Task goal.
Which lines run from the one containing "us look into" to the end of the entries? Quote them exactly, and nothing else.

Information provided.
== Segment start ==
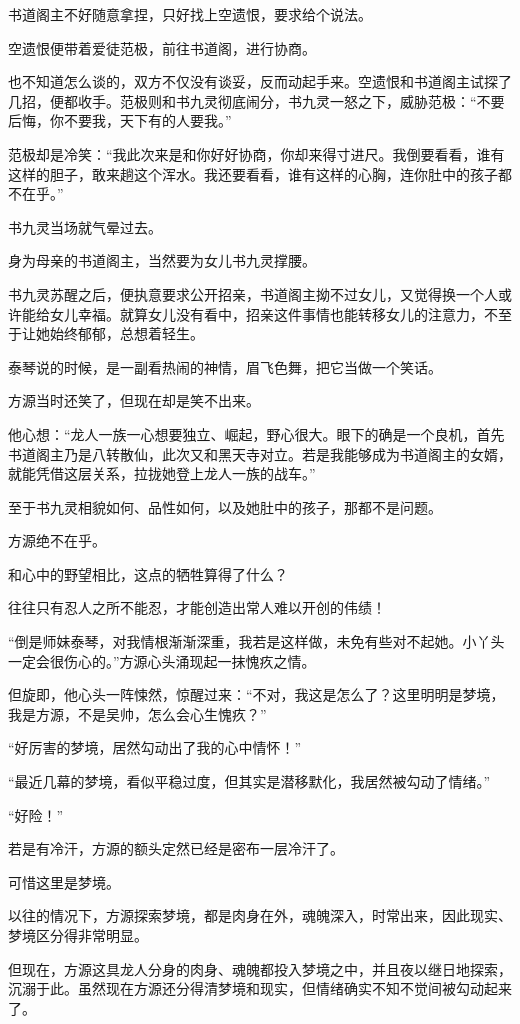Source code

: \begin{this_body}
书道阁主不好随意拿捏，只好找上空遗恨，要求给个说法。

空遗恨便带着爱徒范极，前往书道阁，进行协商。

也不知道怎么谈的，双方不仅没有谈妥，反而动起手来。空遗恨和书道阁主试探了几招，便都收手。范极则和书九灵彻底闹分，书九灵一怒之下，威胁范极：“不要后悔，你不要我，天下有的人要我。”

范极却是冷笑：“我此次来是和你好好协商，你却来得寸进尺。我倒要看看，谁有这样的胆子，敢来趟这个浑水。我还要看看，谁有这样的心胸，连你肚中的孩子都不在乎。”

书九灵当场就气晕过去。

身为母亲的书道阁主，当然要为女儿书九灵撑腰。

书九灵苏醒之后，便执意要求公开招亲，书道阁主拗不过女儿，又觉得换一个人或许能给女儿幸福。就算女儿没有看中，招亲这件事情也能转移女儿的注意力，不至于让她始终郁郁，总想着轻生。

泰琴说的时候，是一副看热闹的神情，眉飞色舞，把它当做一个笑话。

方源当时还笑了，但现在却是笑不出来。

他心想：“龙人一族一心想要独立、崛起，野心很大。眼下的确是一个良机，首先书道阁主乃是八转散仙，此次又和黑天寺对立。若是我能够成为书道阁主的女婿，就能凭借这层关系，拉拢她登上龙人一族的战车。”

至于书九灵相貌如何、品性如何，以及她肚中的孩子，那都不是问题。

方源绝不在乎。

和心中的野望相比，这点的牺牲算得了什么？

往往只有忍人之所不能忍，才能创造出常人难以开创的伟绩！

“倒是师妹泰琴，对我情根渐渐深重，我若是这样做，未免有些对不起她。小丫头一定会很伤心的。”方源心头涌现起一抹愧疚之情。

但旋即，他心头一阵悚然，惊醒过来：“不对，我这是怎么了？这里明明是梦境，我是方源，不是吴帅，怎么会心生愧疚？”

“好厉害的梦境，居然勾动出了我的心中情怀！”

“最近几幕的梦境，看似平稳过度，但其实是潜移默化，我居然被勾动了情绪。”

“好险！”

若是有冷汗，方源的额头定然已经是密布一层冷汗了。

可惜这里是梦境。

以往的情况下，方源探索梦境，都是肉身在外，魂魄深入，时常出来，因此现实、梦境区分得非常明显。

但现在，方源这具龙人分身的肉身、魂魄都投入梦境之中，并且夜以继日地探索，沉溺于此。虽然现在方源还分得清梦境和现实，但情绪确实不知不觉间被勾动起来了。


\end{this_body}
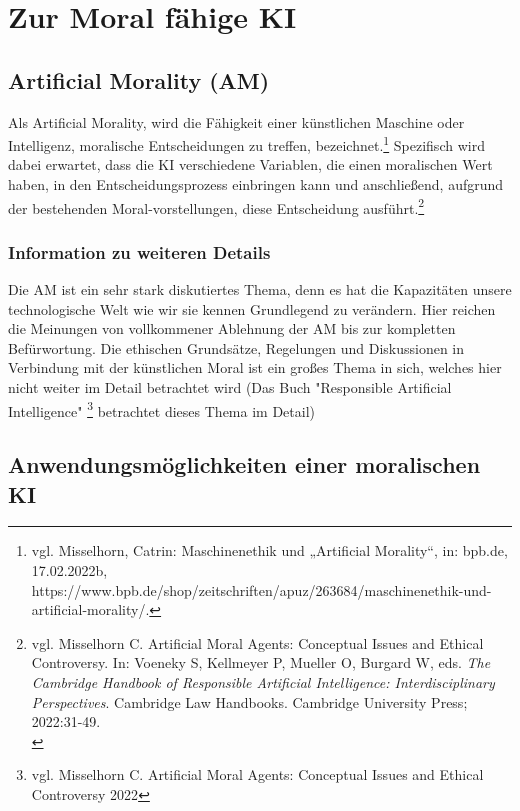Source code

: \section{Zur Moral fähige KI}\label{sec::moralische KI}

\subsection{Artificial Morality (AM)}\label{subsec::artificial morality}

Als Artificial Morality, wird die Fähigkeit einer künstlichen Maschine oder Intelligenz, moralische Entscheidungen zu
treffen, bezeichnet.\footnote{vgl. Misselhorn, Catrin: Maschinenethik und „Artificial Morality“, in: bpb.de, 17.02.2022b, https://www.bpb.de/shop/zeitschriften/apuz/263684/maschinenethik-und-artificial-morality/.} Spezifisch
wird dabei erwartet, dass die KI verschiedene Variablen, die einen moralischen Wert haben, in den Entscheidungsprozess
einbringen kann und anschließend, aufgrund der bestehenden Moral-vorstellungen, diese Entscheidung ausführt.\footnote{vgl. Misselhorn C. Artificial Moral Agents:
Conceptual Issues and Ethical Controversy.
In: Voeneky S, Kellmeyer P, Mueller O, Burgard W, eds.
\textit{The Cambridge Handbook of Responsible Artificial Intelligence: Interdisciplinary Perspectives}.
Cambridge Law Handbooks.
Cambridge University Press; 2022:31-49. \\}

\subsubsection{Information zu weiteren Details}

Die AM ist ein sehr stark diskutiertes Thema, denn es hat die Kapazitäten unsere technologische Welt wie wir sie kennen
Grundlegend zu verändern.
Hier reichen die Meinungen von vollkommener Ablehnung der AM bis zur kompletten Befürwortung.
Die ethischen Grundsätze, Regelungen und Diskussionen in Verbindung mit der künstlichen Moral ist ein großes Thema
in sich, welches hier nicht weiter im Detail betrachtet wird (Das Buch "Responsible Artificial Intelligence"
\footnote{vgl. Misselhorn C. Artificial Moral Agents: Conceptual Issues and Ethical Controversy 2022} betrachtet dieses Thema im Detail)

\subsection{Anwendungsmöglichkeiten einer moralischen KI}\label{subsec::anwendungen}

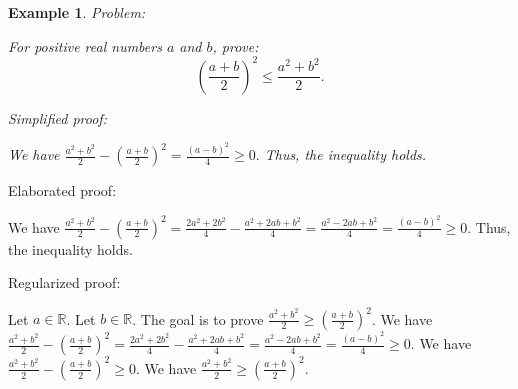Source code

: \documentclass{article}
\newtheorem{example}{Example}
\begin{document}
\begin{example}
Problem:
\begin{tcolorbox}[colback=yellow!10, width=\linewidth]
For positive real numbers $a$ and $b$, prove:
    $$\left(\frac{a+b}{2}\right)^2 \leq \frac{a^2+b^2}{2}.$$
\end{tcolorbox}

Simplified proof:
\begin{tcolorbox}[colback=blue!10, width=\linewidth]
We have
$ \frac{a^2+b^2}{2} - \left(\frac{a+b}{2}\right)^2 = \frac{(a-b)^2}{4} \ge 0. $
Thus, the inequality holds.
\end{tcolorbox}
\end{example}

Elaborated proof:
\begin{tcolorbox}[colback=green!10, width=\linewidth]
We have
$ \frac{a^2+b^2}{2} - \left(\frac{a+b}{2}\right)^2 = \frac{2a^2+2b^2}{4} - \frac{a^2+2ab+b^2}{4} = \frac{a^2-2ab+b^2}{4} = \frac{(a-b)^2}{4} \ge 0. $
Thus, the inequality holds.
\end{tcolorbox}

Regularized proof:
\begin{tcolorbox}[colback=red!10, width=\linewidth]
Let $a\in\mathbb{R}$.
Let $b\in\mathbb{R}$.
The goal is to prove $\frac{a^2+b^2}{2} \ge {\left(\frac{a+b}{2}\right)}^2$.
We have $\frac{a^2+b^2}{2} - {\left(\frac{a+b}{2}\right)}^2 = \frac{2a^2+2b^2}{4} - \frac{a^2+2ab+b^2}{4} = \frac{a^2-2ab+b^2}{4} = \frac{{{(a-b)}}^2}{4} \ge 0$.
We have $\frac{a^2+b^2}{2} - {\left(\frac{a+b}{2}\right)}^2 \ge 0$.
We have $\frac{a^2+b^2}{2} \ge {\left(\frac{a+b}{2}\right)}^2$.
\end{tcolorbox}
\end{document}
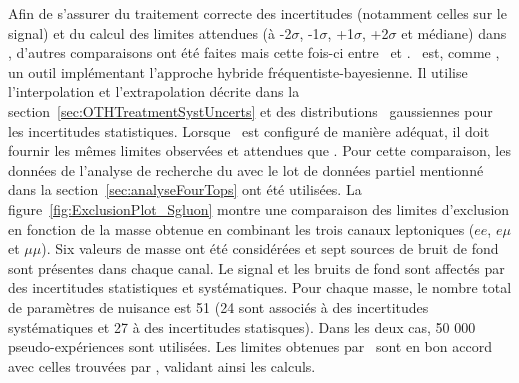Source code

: Afin de s'assurer du traitement correcte des incertitudes (notamment celles sur le signal) et du calcul des limites attendues (\`a -2$\sigma$, -1$\sigma$, +1$\sigma$, +2$\sigma$ et m\'ediane) dans \opthylic, d'autres comparaisons ont \'et\'e faites mais cette fois-ci entre \opthylic~et \mclimit.
\mclimit~est, comme \opthylic, un outil impl\'ementant l'approche hybride fr\'equentiste-bayesienne. Il utilise l'interpolation et l'extrapolation d\'ecrite dans la section~\ref{sec:OTHTreatmentSystUncerts} et des distributions \prior~gaussiennes pour les incertitudes statistiques. Lorsque \opthylic~est configur\'e de mani\`ere ad\'equat, il doit fournir les m\^emes limites observ\'ees et attendues que \mclimit. Pour cette comparaison, 
les donn\'ees de l'analyse de recherche du  avec le lot de donn\'ees partiel mentionn\'e dans la section~\ref{sec:analyseFourTops} 
ont \'et\'e utilis\'ees. La figure~\ref{fig:ExclusionPlot_Sgluon} montre une comparaison des limites d'exclusion en fonction de la masse obtenue en combinant les trois canaux leptoniques ($ee$, $e\mu$ et $\mu\mu$). Six valeurs de masse ont \'et\'e consid\'er\'ees et sept sources de bruit de fond sont pr\'esentes dans chaque canal. Le signal et les bruits de fond sont affect\'es par des incertitudes statistiques et syst\'ematiques. Pour chaque masse, le nombre total de param\`etres de nuisance est 51 (24 sont associ\'es \`a des incertitudes syst\'ematiques et 27 \`a des incertitudes statisques). Dans les deux cas, 50 000 pseudo-exp\'eriences sont utilis\'ees. Les limites obtenues par \opthylic~sont en bon accord avec celles trouv\'ees par \mclimit, validant ainsi les calculs. 
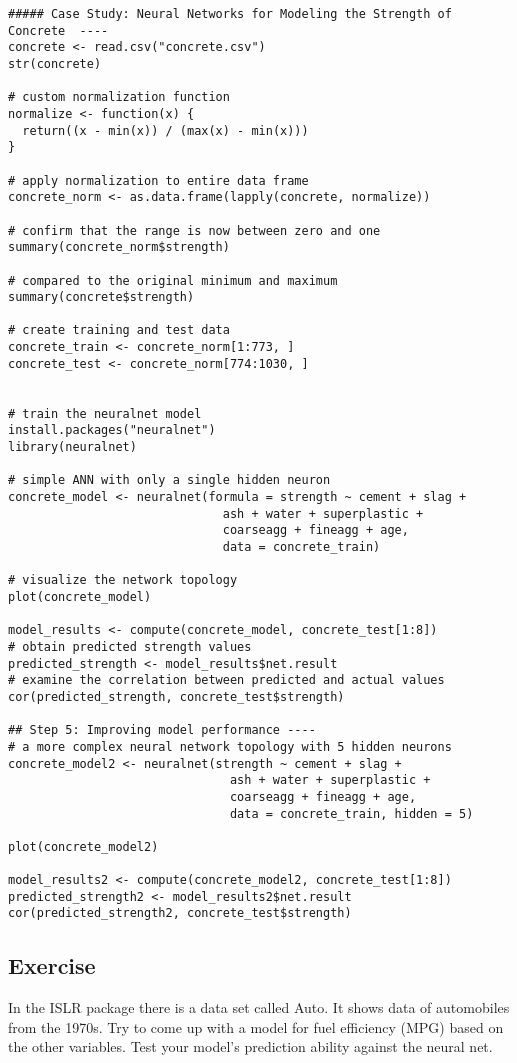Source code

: \documentclass{article}
\begin{document}
\begin{verbatim}
##### Case Study: Neural Networks for Modeling the Strength of Concrete  ----
concrete <- read.csv("concrete.csv")
str(concrete)

# custom normalization function
normalize <- function(x) {
  return((x - min(x)) / (max(x) - min(x)))
}

# apply normalization to entire data frame
concrete_norm <- as.data.frame(lapply(concrete, normalize))

# confirm that the range is now between zero and one
summary(concrete_norm$strength)

# compared to the original minimum and maximum
summary(concrete$strength)

# create training and test data
concrete_train <- concrete_norm[1:773, ]
concrete_test <- concrete_norm[774:1030, ]


# train the neuralnet model
install.packages("neuralnet")
library(neuralnet)

# simple ANN with only a single hidden neuron
concrete_model <- neuralnet(formula = strength ~ cement + slag +
                              ash + water + superplastic +
                              coarseagg + fineagg + age,
                              data = concrete_train)

# visualize the network topology
plot(concrete_model)

model_results <- compute(concrete_model, concrete_test[1:8])
# obtain predicted strength values
predicted_strength <- model_results$net.result
# examine the correlation between predicted and actual values
cor(predicted_strength, concrete_test$strength)

## Step 5: Improving model performance ----
# a more complex neural network topology with 5 hidden neurons
concrete_model2 <- neuralnet(strength ~ cement + slag +
                               ash + water + superplastic +
                               coarseagg + fineagg + age,
                               data = concrete_train, hidden = 5)

plot(concrete_model2)

model_results2 <- compute(concrete_model2, concrete_test[1:8])
predicted_strength2 <- model_results2$net.result
cor(predicted_strength2, concrete_test$strength)
\end{verbatim}

\subsection{Exercise}
In the ISLR package there is a data set called Auto. It shows data of automobiles from the 1970s. Try to come up with a model for fuel efficiency (MPG) based on the other variables. Test your model's prediction ability against the neural net.
\end{document}
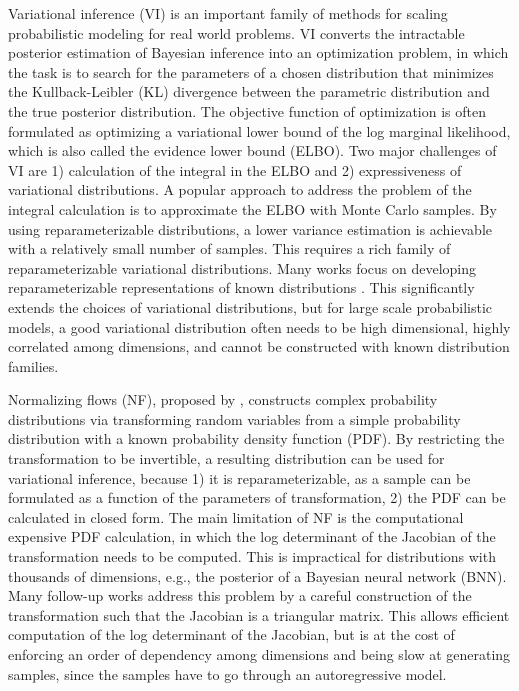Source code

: \documentclass[twoside]{article}
\begin{document}
Variational inference (VI) is an important family of methods for scaling probabilistic modeling for real world problems. VI converts the intractable posterior estimation of Bayesian inference into an optimization problem, in which the task is to search for the parameters of a chosen distribution that minimizes the Kullback-Leibler (KL) divergence between the parametric distribution and the true posterior distribution. The objective function of optimization is often formulated as optimizing a variational lower bound of the log marginal likelihood, which is also called the evidence lower bound (ELBO). Two major challenges of VI are 1) calculation of the integral in the ELBO and 2) expressiveness of variational distributions. 
A popular approach to address the problem of the integral calculation is to approximate the ELBO with Monte Carlo samples. By using reparameterizable distributions, a lower variance estimation is achievable with a relatively small number of samples. This requires a rich family of reparameterizable variational distributions. Many works focus on developing reparameterizable representations of known distributions \citep{RuizEtAl2016,NaessethEtAl2016,FigurnovEtAl2018}. This significantly extends the choices of variational distributions, but for large scale probabilistic models, a good variational distribution often needs to be  high dimensional, highly correlated among dimensions, and cannot be constructed with known distribution families. 

Normalizing flows (NF), proposed by \cite{JimenezRezendeMohamed2015}, constructs complex probability distributions via transforming random variables from a simple probability distribution with a known probability density function (PDF). By restricting the transformation to be invertible, a resulting distribution can be used for variational inference, because 1) it is reparameterizable, as a sample can be formulated as a function of the parameters of transformation, 2) the PDF can be calculated in closed form. The main limitation of NF is the computational expensive PDF calculation, in which the log determinant of the Jacobian of the transformation needs to be computed. This is impractical for distributions with thousands of dimensions, e.g., the posterior of a  Bayesian neural network (BNN). Many follow-up works \citep{KingmaEtAl2016, DinhEtAl2017, HuangEtAl2018} address this problem by a careful construction of the transformation such that the Jacobian is a triangular matrix. This allows efficient computation of the log determinant of the Jacobian, but is at the cost of enforcing an order of dependency among dimensions and being slow at generating samples, since the samples have to go through an autoregressive model.
\end{document}
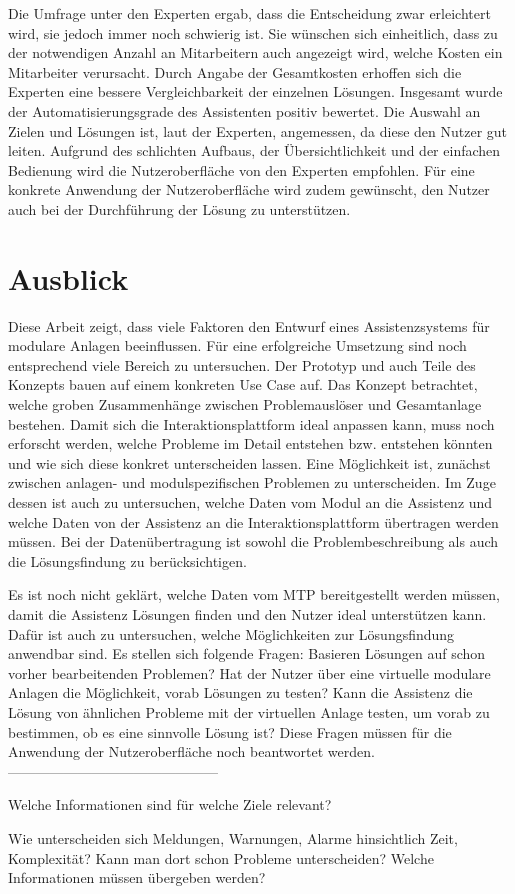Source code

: Die Umfrage unter den Experten ergab, dass die Entscheidung zwar erleichtert wird, sie jedoch immer noch schwierig ist. Sie wünschen sich einheitlich, dass zu der notwendigen Anzahl an Mitarbeitern auch angezeigt wird, welche Kosten ein Mitarbeiter verursacht. Durch Angabe der Gesamtkosten erhoffen sich die Experten eine bessere Vergleichbarkeit der einzelnen Lösungen. Insgesamt wurde der Automatisierungsgrade des Assistenten positiv bewertet. Die Auswahl an Zielen und Lösungen ist, laut der Experten, angemessen, da diese den Nutzer gut leiten. Aufgrund des schlichten Aufbaus, der Übersichtlichkeit und der einfachen Bedienung wird die Nutzeroberfläche von den Experten empfohlen. Für eine konkrete Anwendung der Nutzeroberfläche wird zudem gewünscht, den Nutzer auch bei der Durchführung der Lösung zu unterstützen.

\section{Ausblick}
Diese Arbeit zeigt, dass viele Faktoren den Entwurf eines Assistenzsystems für modulare Anlagen beeinflussen. Für eine erfolgreiche Umsetzung sind noch entsprechend viele Bereich zu untersuchen. Der Prototyp und auch Teile des Konzepts bauen auf einem konkreten Use Case auf. Das Konzept betrachtet, welche groben Zusammenhänge zwischen Problemauslöser und Gesamtanlage bestehen. Damit sich die Interaktionsplattform ideal anpassen kann, muss noch erforscht werden, welche Probleme im Detail entstehen bzw. entstehen könnten und wie sich diese konkret unterscheiden lassen. Eine Möglichkeit ist, zunächst zwischen anlagen- und modulspezifischen Problemen zu unterscheiden. Im Zuge dessen ist auch zu untersuchen, welche Daten vom Modul an die Assistenz und welche Daten von der Assistenz an die Interaktionsplattform übertragen werden müssen. Bei der Datenübertragung ist sowohl die Problembeschreibung als auch die Lösungsfindung zu berücksichtigen. 

Es ist noch nicht geklärt, welche Daten vom MTP bereitgestellt werden müssen, damit die Assistenz Lösungen finden und den Nutzer ideal unterstützen kann. Dafür ist auch zu untersuchen, welche Möglichkeiten zur Lösungsfindung anwendbar sind. Es stellen sich folgende Fragen: Basieren Lösungen auf schon vorher bearbeitenden Problemen? Hat der Nutzer über eine virtuelle modulare Anlagen die Möglichkeit, vorab Lösungen zu testen? Kann die Assistenz die Lösung von ähnlichen Probleme mit der virtuellen Anlage testen, um vorab zu bestimmen, ob es eine sinnvolle Lösung ist? Diese Fragen müssen für die Anwendung der Nutzeroberfläche noch beantwortet werden.
---------------------------------------------

Welche Informationen sind für welche Ziele relevant?

Wie unterscheiden sich Meldungen, Warnungen, Alarme hinsichtlich Zeit, Komplexität? Kann man dort schon Probleme unterscheiden? Welche Informationen müssen übergeben werden?


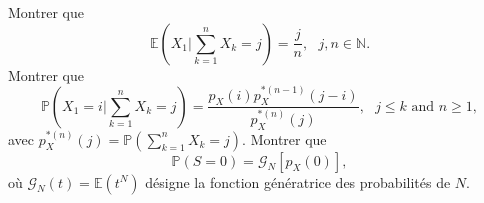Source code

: \documentclass[12pt]{exam}
\begin{document}
\begin{questions}
\begin{parts}
\end{parts}
\question Montrer que 
\begin{equation*}
\mathbb{E}\left(X_1\Big\rvert \sum_{k=1}^{n}X_k=j\right)=\frac{j}{n},\text{ }j,n\in\mathbb{N}.
\end{equation*}
\question Montrer que 
\begin{equation*}
\mathbb{P}\left(X_1=i\Big\rvert \sum_{k=1}^{n}X_k=j\right)=\frac{p_X(i)p_{X}^{\ast(n-1)}(j-i)}{p_{X}^{\ast(n)}(j)},\text{ }j\leq k\text{ and }n\geq1,
\end{equation*}
avec $p_{X}^{\ast(n)}(j)=\mathbb{P}\left(\sum_{k=1}^{n}X_k=j\right)$.
%
\question Montrer que 
\begin{equation*}
\mathbb{P}\left(S=0\right)=\mathcal{G}_N\left[p_X(0)\right],
\end{equation*}
où $\mathcal{G}_N(t)=\mathbb{E}\left(t^{N}\right)$ désigne la fonction génératrice des probabilités de $N$.

\end{questions}
\end{document}
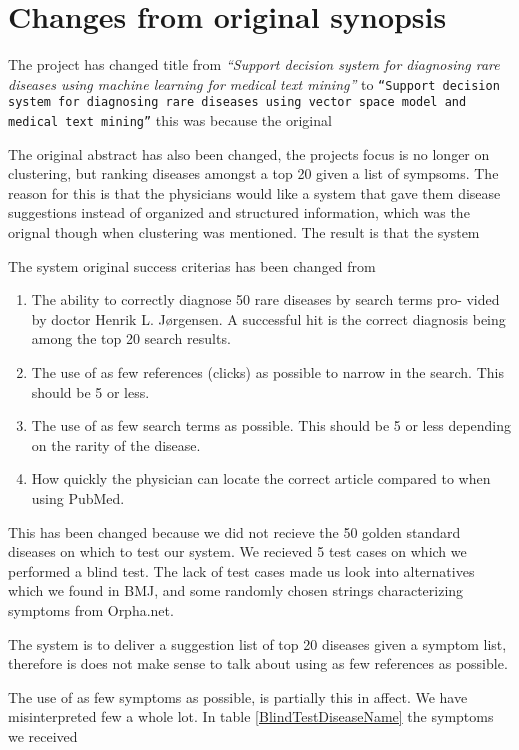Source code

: \chapter{Changes from original synopsis}

The project has changed title from \textit{``Support decision system
  for diagnosing rare diseases using machine learning for medical text
  mining''} to \texttt{``Support decision system for diagnosing rare
  diseases using vector space model and medical text mining''} this
was because the original

The original abstract has also been changed, the projects focus is no
longer on clustering, but ranking diseases amongst a top 20 given a
list of sympsoms. The reason for this is that the physicians would
like a system that gave them disease suggestions instead of organized
and structured information, which was the orignal though when
clustering was mentioned. The result is that the system

The system original success criterias has been changed from
\begin{enumerate}
\item The ability to correctly diagnose 50 rare diseases by search
  terms pro- vided by doctor Henrik L. Jørgensen. A successful hit is
  the correct diagnosis being among the top 20 search results.
\item The use of as few references (clicks) as possible to narrow in
  the search.  This should be 5 or less.
\item The use of as few search terms as possible. This should be 5 or
  less depending on the rarity of the disease.
\item How quickly the physician can locate the correct article
  compared to when using PubMed.
\end{enumerate}

This has been changed because we did not recieve the 50 golden
standard diseases on which to test our system. We recieved 5 test
cases on which we performed a blind test. The lack of test cases made
us look into alternatives which we found in BMJ, and some randomly
chosen strings characterizing symptoms from Orpha.net.

The system is to deliver a suggestion list of top 20 diseases given a
symptom list, therefore is does not make sense to talk about using as
few references as possible.

The use of as few symptoms as possible, is partially this in affect. We have misinterpreted few a whole lot. In table \ref{BlindTestDiseaseName} the symptoms we received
== Segment end ==
Task answer.
us look into alternatives which we found in BMJ, and some randomly
chosen strings characterizing symptoms from Orpha.net.

The system is to deliver a suggestion list of top 20 diseases given a
symptom list, therefore is does not make sense to talk about using as
few references as possible.

The use of as few symptoms as possible, is partially this in affect. We have misinterpreted few a whole lot. In table \ref{BlindTestDiseaseName} the symptoms we received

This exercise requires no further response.